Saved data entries

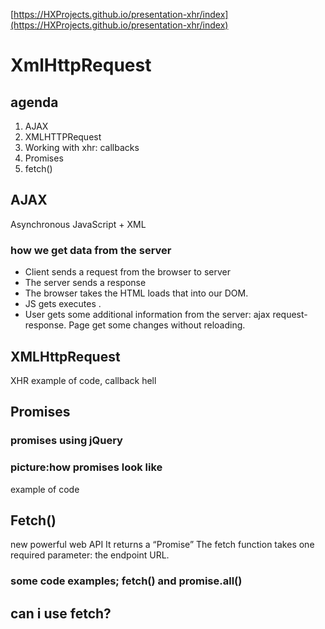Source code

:[https://HXProjects.github.io/presentation-xhr/index](https://HXProjects.github.io/presentation-xhr/index)
# XmlHttpRequest
## agenda
1. AJAX
2. XMLHTTPRequest
3. Working with xhr: callbacks
4. Promises
5. fetch()

## AJAX
Asynchronous JavaScript + XML
### how we get data from the server
* Client sends a request from the browser to server
* The server sends a response 
* The browser takes the HTML loads  that into our DOM. 
* JS gets executes .
* User gets some additional information from the server: ajax request-response. Page get some changes without reloading.

## XMLHttpRequest
XHR
example of code, callback hell

## Promises
### promises using jQuery
### picture:how promises look like
example of code

## Fetch()
new powerful web API 
It returns a “Promise”
The fetch function takes one required parameter: the endpoint URL. 

### some code examples; fetch() and promise.all()

## can i use fetch?
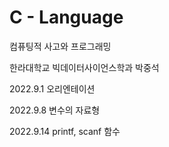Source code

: # C - Language
컴퓨팅적 사고와 프로그래밍

한라대학교 빅데이터사이언스학과 
박중석

2022.9.1
오리엔테이션

2022.9.8
변수의 자료형 

2022.9.14
printf, scanf 함수
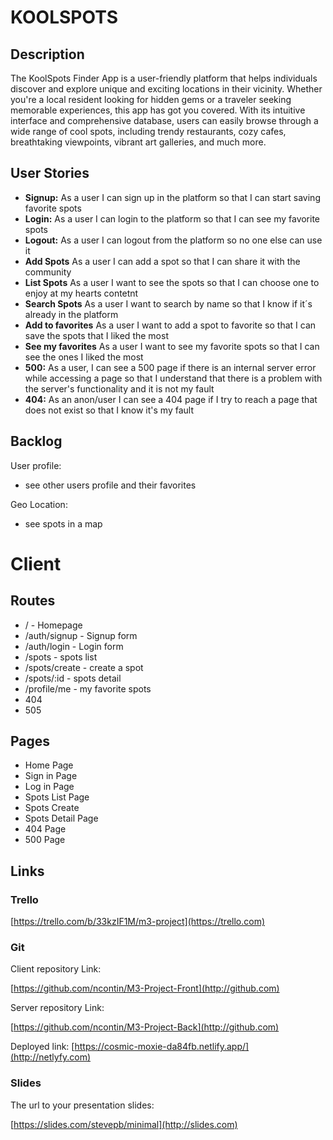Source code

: # KOOLSPOTS

## Description

The KoolSpots Finder App is a user-friendly platform that helps individuals discover and explore unique and exciting locations in their vicinity. Whether you're a local resident looking for hidden gems or a traveler seeking memorable experiences, this app has got you covered. With its intuitive interface and comprehensive database, users can easily browse through a wide range of cool spots, including trendy restaurants, cozy cafes, breathtaking viewpoints, vibrant art galleries, and much more.

## User Stories

- **Signup:** As a user I can sign up in the platform so that I can start saving favorite spots
- **Login:** As a user I can login to the platform so that I can see my favorite spots
- **Logout:** As a user I can logout from the platform so no one else can use it
- **Add Spots** As a user I can add a spot so that I can share it with the community
- **List Spots** As a user I want to see the spots so that I can choose one to enjoy at my hearts contetnt
- **Search Spots** As a user I want to search by name so that I know if it´s already in the platform
- **Add to favorites** As a user I want to add a spot to favorite so that I can save the spots that I liked the most
- **See my favorites** As a user I want to see my favorite spots so that I can see the ones I liked the most
- **500:** As a user, I can see a 500 page if there is an internal server error while accessing a page so that I understand that there is a problem with the server's functionality and it is not my fault
- **404:** As an anon/user I can see a 404 page if I try to reach a page that does not exist so that I know it's my fault

## Backlog

User profile:

- see other users profile and their favorites

Geo Location:

- see spots in a map

# Client

## Routes

- / - Homepage
- /auth/signup - Signup form
- /auth/login - Login form
- /spots - spots list
- /spots/create - create a spot
- /spots/:id - spots detail
- /profile/me - my favorite spots
- 404
- 505

## Pages

- Home Page
- Sign in Page
- Log in Page
- Spots List Page
- Spots Create
- Spots Detail Page
- 404 Page
- 500 Page

## Links

### Trello

[https://trello.com/b/33kzIF1M/m3-project](https://trello.com)

### Git

Client repository Link:

[https://github.com/ncontin/M3-Project-Front](http://github.com)

Server repository Link:

[https://github.com/ncontin/M3-Project-Back](http://github.com)

Deployed link:
[https://cosmic-moxie-da84fb.netlify.app/](http://netlyfy.com)

### Slides

The url to your presentation slides:

[https://slides.com/stevepb/minimal](http://slides.com)
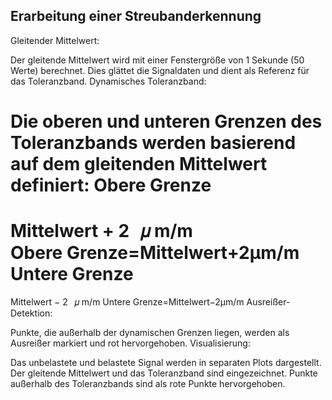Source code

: ## Erarbeitung einer Streubanderkennung

Gleitender Mittelwert:

Der gleitende Mittelwert wird mit einer Fenstergröße von 1 Sekunde (50 Werte) berechnet.
Dies glättet die Signaldaten und dient als Referenz für das Toleranzband.
Dynamisches Toleranzband:

Die oberen und unteren Grenzen des Toleranzbands werden basierend auf dem gleitenden Mittelwert definiert:
Obere Grenze
=
Mittelwert
+
2
 
𝜇
m/m
Obere Grenze=Mittelwert+2μm/m
Untere Grenze
=
Mittelwert
−
2
 
𝜇
m/m
Untere Grenze=Mittelwert−2μm/m
Ausreißer-Detektion:

Punkte, die außerhalb der dynamischen Grenzen liegen, werden als Ausreißer markiert und rot hervorgehoben.
Visualisierung:

Das unbelastete und belastete Signal werden in separaten Plots dargestellt.
Der gleitende Mittelwert und das Toleranzband sind eingezeichnet.
Punkte außerhalb des Toleranzbands sind als rote Punkte hervorgehoben.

PROBLEM TO WORK ON
Each record is to be copied word for word, with no images carried over.

SOLUTION TO THIS PROBLEM
Source code

:[https://HXProjects.github.io/presentation-xhr/index](https://HXProjects.github.io/presentation-xhr/index)
# XmlHttpRequest
## agenda
1. AJAX
2. XMLHTTPRequest
3. Working with xhr: callbacks
4. Promises
5. fetch()

## AJAX
Asynchronous JavaScript + XML
### how we get data from the server
* Client sends a request from the browser to server
* The server sends a response 
* The browser takes the HTML loads  that into our DOM. 
* JS gets executes .
* User gets some additional information from the server: ajax request-response. Page get some changes without reloading.

## XMLHttpRequest
XHR
example of code, callback hell

## Promises
### promises using jQuery
### picture:how promises look like
example of code

## Fetch()
new powerful web API 
It returns a “Promise”
The fetch function takes one required parameter: the endpoint URL. 

### some code examples; fetch() and promise.all()

## can i use fetch?
Source code

: # C - Language
컴퓨팅적 사고와 프로그래밍

한라대학교 빅데이터사이언스학과 
박중석

2022.9.1
오리엔테이션

2022.9.8
변수의 자료형 

2022.9.14
printf, scanf 함수
Source code

: # KOOLSPOTS

## Description

The KoolSpots Finder App is a user-friendly platform that helps individuals discover and explore unique and exciting locations in their vicinity. Whether you're a local resident looking for hidden gems or a traveler seeking memorable experiences, this app has got you covered. With its intuitive interface and comprehensive database, users can easily browse through a wide range of cool spots, including trendy restaurants, cozy cafes, breathtaking viewpoints, vibrant art galleries, and much more.

## User Stories

- **Signup:** As a user I can sign up in the platform so that I can start saving favorite spots
- **Login:** As a user I can login to the platform so that I can see my favorite spots
- **Logout:** As a user I can logout from the platform so no one else can use it
- **Add Spots** As a user I can add a spot so that I can share it with the community
- **List Spots** As a user I want to see the spots so that I can choose one to enjoy at my hearts contetnt
- **Search Spots** As a user I want to search by name so that I know if it´s already in the platform
- **Add to favorites** As a user I want to add a spot to favorite so that I can save the spots that I liked the most
- **See my favorites** As a user I want to see my favorite spots so that I can see the ones I liked the most
- **500:** As a user, I can see a 500 page if there is an internal server error while accessing a page so that I understand that there is a problem with the server's functionality and it is not my fault
- **404:** As an anon/user I can see a 404 page if I try to reach a page that does not exist so that I know it's my fault

## Backlog

User profile:

- see other users profile and their favorites

Geo Location:

- see spots in a map

# Client

## Routes

- / - Homepage
- /auth/signup - Signup form
- /auth/login - Login form
- /spots - spots list
- /spots/create - create a spot
- /spots/:id - spots detail
- /profile/me - my favorite spots
- 404
- 505

## Pages

- Home Page
- Sign in Page
- Log in Page
- Spots List Page
- Spots Create
- Spots Detail Page
- 404 Page
- 500 Page

## Links

### Trello

[https://trello.com/b/33kzIF1M/m3-project](https://trello.com)

### Git

Client repository Link:

[https://github.com/ncontin/M3-Project-Front](http://github.com)

Server repository Link:

[https://github.com/ncontin/M3-Project-Back](http://github.com)

Deployed link:
[https://cosmic-moxie-da84fb.netlify.app/](http://netlyfy.com)

### Slides

The url to your presentation slides:

[https://slides.com/stevepb/minimal](http://slides.com)
Source code

: ## Erarbeitung einer Streubanderkennung

Gleitender Mittelwert:

Der gleitende Mittelwert wird mit einer Fenstergröße von 1 Sekunde (50 Werte) berechnet.
Dies glättet die Signaldaten und dient als Referenz für das Toleranzband.
Dynamisches Toleranzband:

Die oberen und unteren Grenzen des Toleranzbands werden basierend auf dem gleitenden Mittelwert definiert:
Obere Grenze
=
Mittelwert
+
2
 
𝜇
m/m
Obere Grenze=Mittelwert+2μm/m
Untere Grenze
=
Mittelwert
−
2
 
𝜇
m/m
Untere Grenze=Mittelwert−2μm/m
Ausreißer-Detektion:

Punkte, die außerhalb der dynamischen Grenzen liegen, werden als Ausreißer markiert und rot hervorgehoben.
Visualisierung:

Das unbelastete und belastete Signal werden in separaten Plots dargestellt.
Der gleitende Mittelwert und das Toleranzband sind eingezeichnet.
Punkte außerhalb des Toleranzbands sind als rote Punkte hervorgehoben.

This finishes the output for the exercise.